- **PAGE TEXT**:
⁂

# First kill with Tigers eye



## Tendele (Nov 29, 2014)

As I was getting ready for bed I heard my dogs going crazy outside so I took my new homemade slingshot and my torch and went to see what the commotion was. I saw some eyes shining back at me from a nearby tree and knew straight away it was a possum. I called the dogs and because they were nearby it would not try run but stayed in the tree . I got really close and let it have it with some 12 mm steel ball bearings. It soon hit the deck and the dogs were into it. Fur flying everywhere. I had a closer look and saw the entrance wound on the side of its neck. When I felt inside I could feel the ball bearing right by its spine. It looks like it broke its neck. The little bugger was eating plums off my tree but thats the last time he will do that.


----------



## Viper010 (Apr 21, 2012)

Do they taste good? At least it looks to have a little more meat on it than a squirrel does.


----------



## SlingshotBill (May 29, 2014)

Yeah how is the meat???

That is a weird looking animal is that a normal sized one? wish i could hunt them.


----------



## Tendele (Nov 29, 2014)

SlingshotBill said:


> Yeah how is the meat???
> That is a weird looking animal is that a normal sized one? wish i could hunt them.


This one was smaller than usual. It probably left its mothers care not too long ago. They are about the size of a big cat when fully grown. They have a pouch , so are marsupials.


----------



## Tendele (Nov 29, 2014)

SlingshotBill said:


> Yeah how is the meat???
> That is a weird looking animal is that a normal sized one? wish i could hunt them.

⁂

- **SOURCE DATA**:
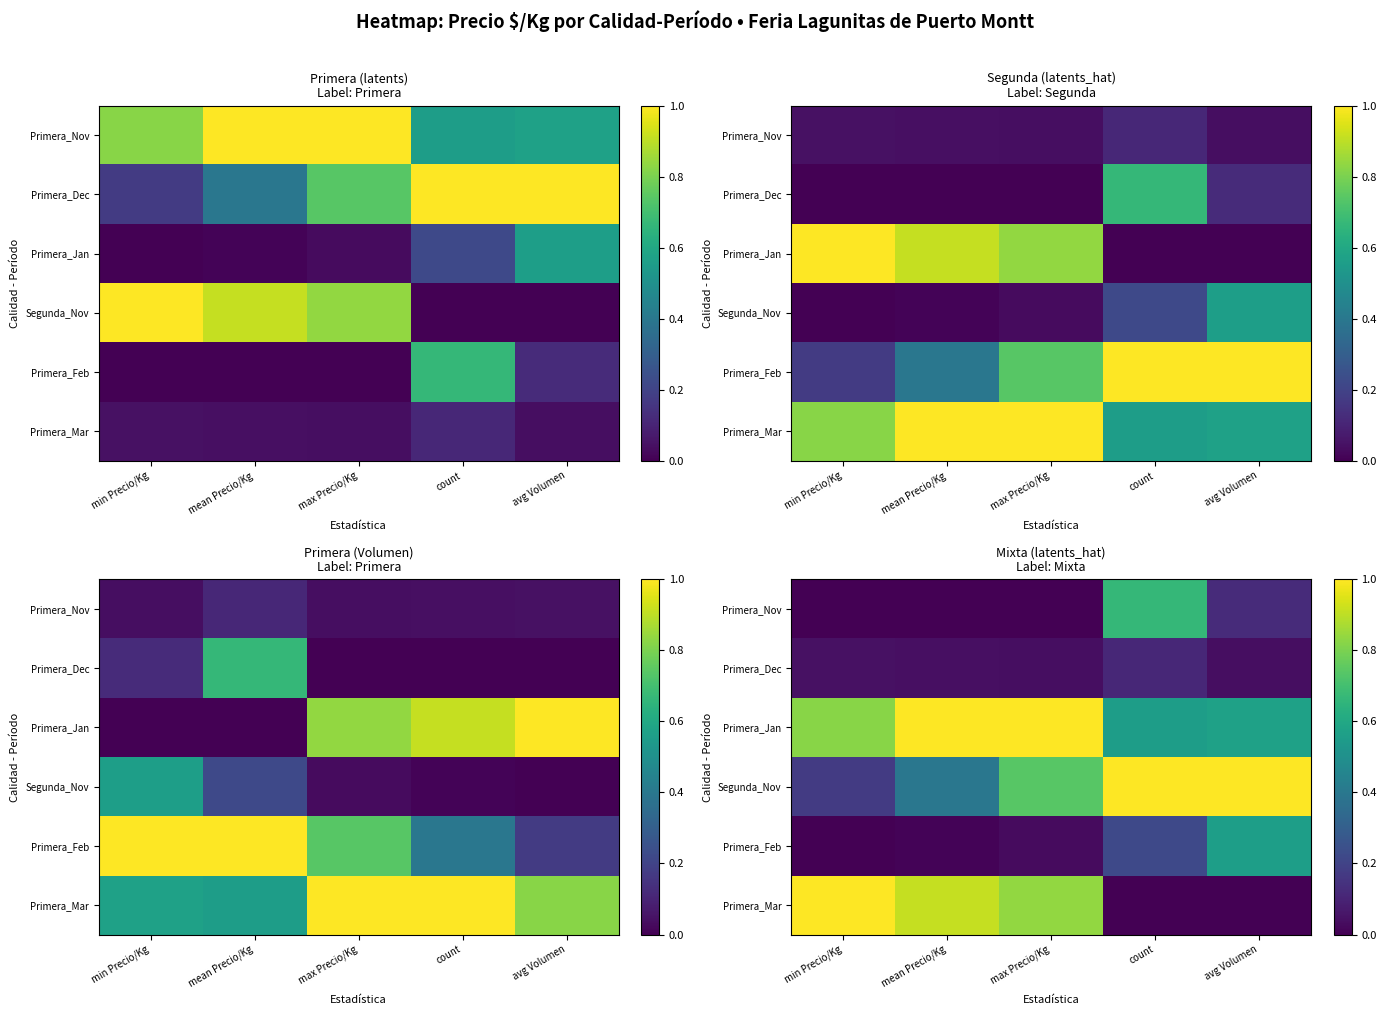

Count the Primera_Nov values in the range 0 to 1.

5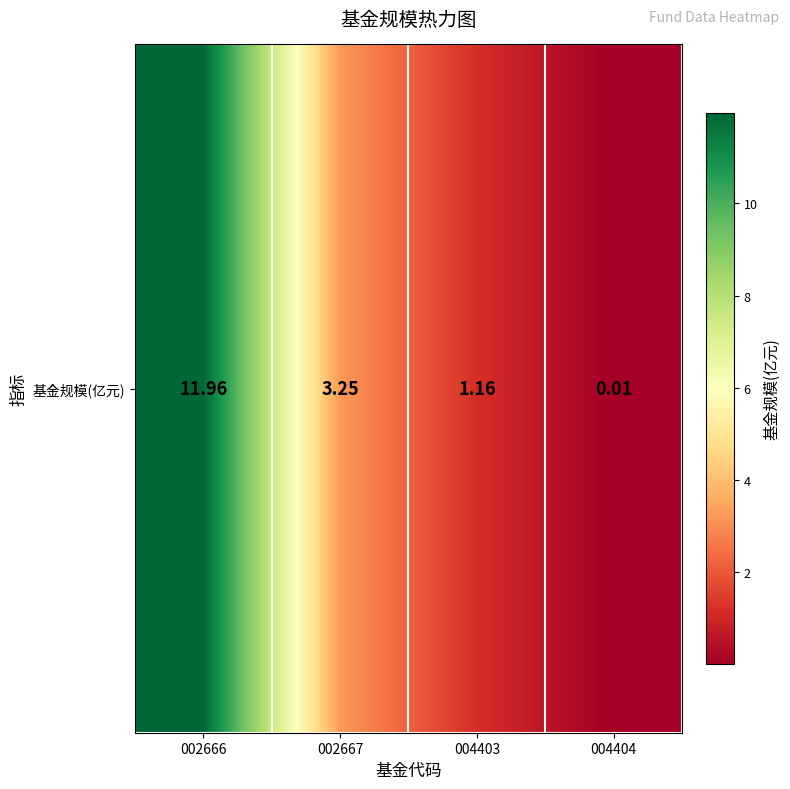

The chart shows a value of 12.0 at 002666. True or false?

True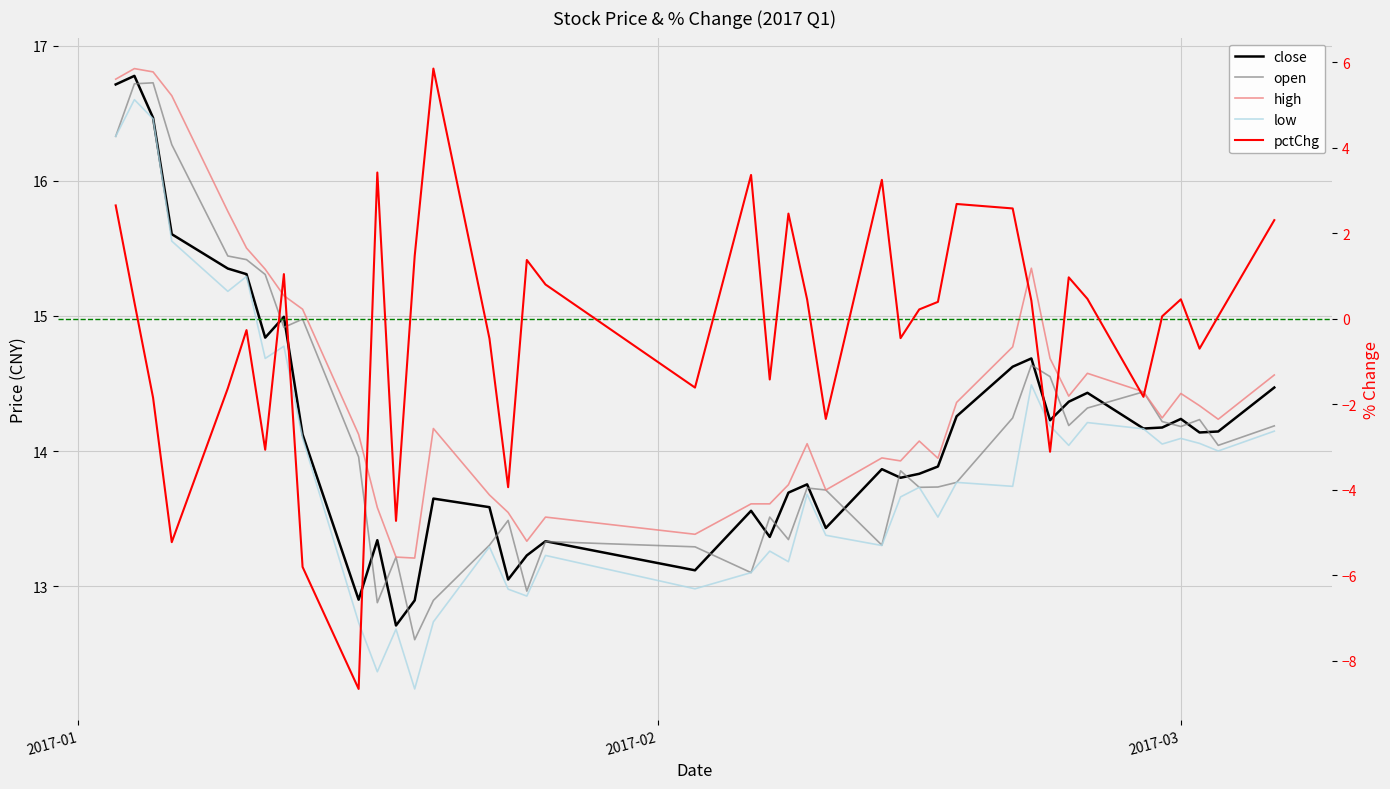

What is the minimum value shown in the chart?

-8.7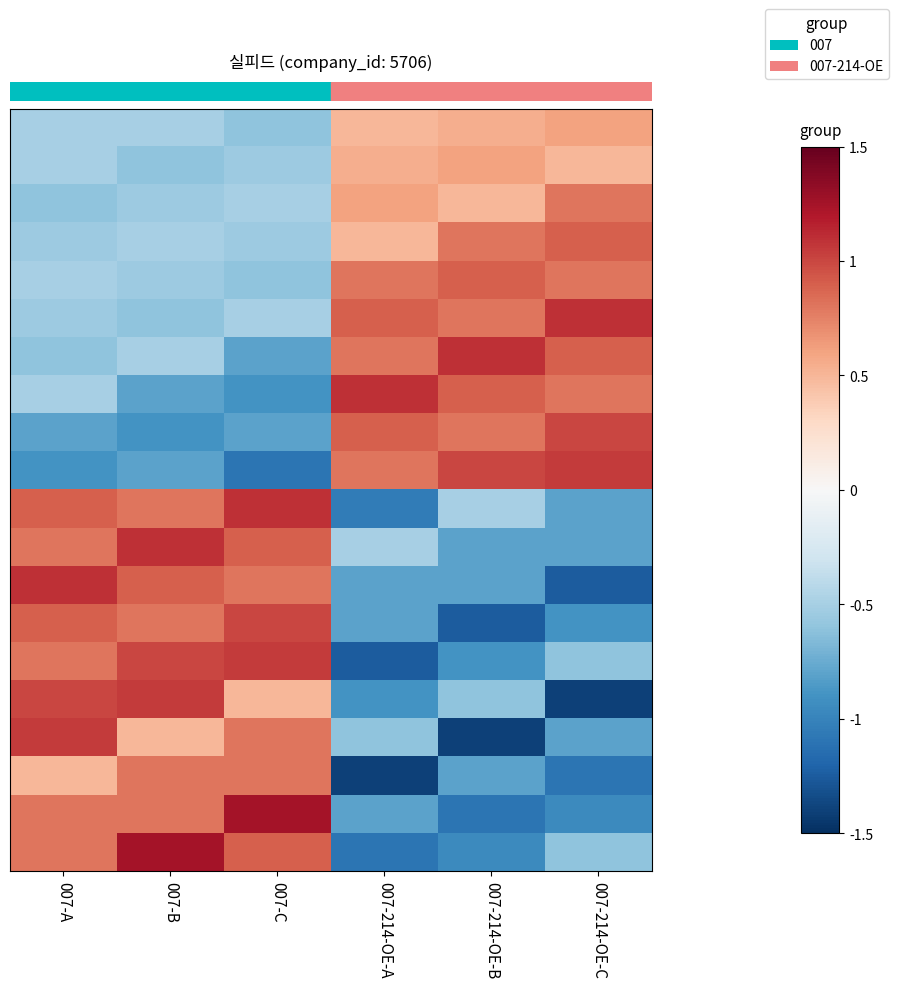

Reading right to left, list all the values displayed in this chart.

row_0: 007-214-OE-C=0.6	007-214-OE-B=0.6	007-214-OE-A=0.5	007-C=-0.6	007-B=-0.5	007-A=-0.5
row_1: 007-214-OE-C=0.5	007-214-OE-B=0.6	007-214-OE-A=0.6	007-C=-0.6	007-B=-0.6	007-A=-0.5
row_2: 007-214-OE-C=0.8	007-214-OE-B=0.5	007-214-OE-A=0.6	007-C=-0.5	007-B=-0.6	007-A=-0.6
row_3: 007-214-OE-C=0.9	007-214-OE-B=0.8	007-214-OE-A=0.5	007-C=-0.6	007-B=-0.5	007-A=-0.6
row_4: 007-214-OE-C=0.8	007-214-OE-B=0.9	007-214-OE-A=0.8	007-C=-0.6	007-B=-0.6	007-A=-0.5
row_5: 007-214-OE-C=1.1	007-214-OE-B=0.8	007-214-OE-A=0.9	007-C=-0.5	007-B=-0.6	007-A=-0.6
row_6: 007-214-OE-C=0.9	007-214-OE-B=1.1	007-214-OE-A=0.8	007-C=-0.8	007-B=-0.5	007-A=-0.6
row_7: 007-214-OE-C=0.8	007-214-OE-B=0.9	007-214-OE-A=1.1	007-C=-0.9	007-B=-0.8	007-A=-0.5
row_8: 007-214-OE-C=1.0	007-214-OE-B=0.8	007-214-OE-A=0.9	007-C=-0.8	007-B=-0.9	007-A=-0.8
row_9: 007-214-OE-C=1.1	007-214-OE-B=1.0	007-214-OE-A=0.8	007-C=-1.1	007-B=-0.8	007-A=-0.9
row_10: 007-214-OE-C=-0.8	007-214-OE-B=-0.5	007-214-OE-A=-1.1	007-C=1.1	007-B=0.8	007-A=0.9
row_11: 007-214-OE-C=-0.8	007-214-OE-B=-0.8	007-214-OE-A=-0.5	007-C=0.9	007-B=1.1	007-A=0.8
row_12: 007-214-OE-C=-1.2	007-214-OE-B=-0.8	007-214-OE-A=-0.8	007-C=0.8	007-B=0.9	007-A=1.1
row_13: 007-214-OE-C=-0.9	007-214-OE-B=-1.2	007-214-OE-A=-0.8	007-C=1.0	007-B=0.8	007-A=0.9
row_14: 007-214-OE-C=-0.6	007-214-OE-B=-0.9	007-214-OE-A=-1.2	007-C=1.1	007-B=1.0	007-A=0.8
row_15: 007-214-OE-C=-1.4	007-214-OE-B=-0.6	007-214-OE-A=-0.9	007-C=0.5	007-B=1.1	007-A=1.0
row_16: 007-214-OE-C=-0.8	007-214-OE-B=-1.4	007-214-OE-A=-0.6	007-C=0.8	007-B=0.5	007-A=1.1
row_17: 007-214-OE-C=-1.1	007-214-OE-B=-0.8	007-214-OE-A=-1.4	007-C=0.8	007-B=0.8	007-A=0.5
row_18: 007-214-OE-C=-0.9	007-214-OE-B=-1.1	007-214-OE-A=-0.8	007-C=1.2	007-B=0.8	007-A=0.8
row_19: 007-214-OE-C=-0.6	007-214-OE-B=-0.9	007-214-OE-A=-1.1	007-C=0.9	007-B=1.2	007-A=0.8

⁂

- **EXERCISE AIM**: According to the forum thread about the slingshot possum kill, what size were the steel ball bearings Tendele fired?

- **RESPONSE**: 12 mm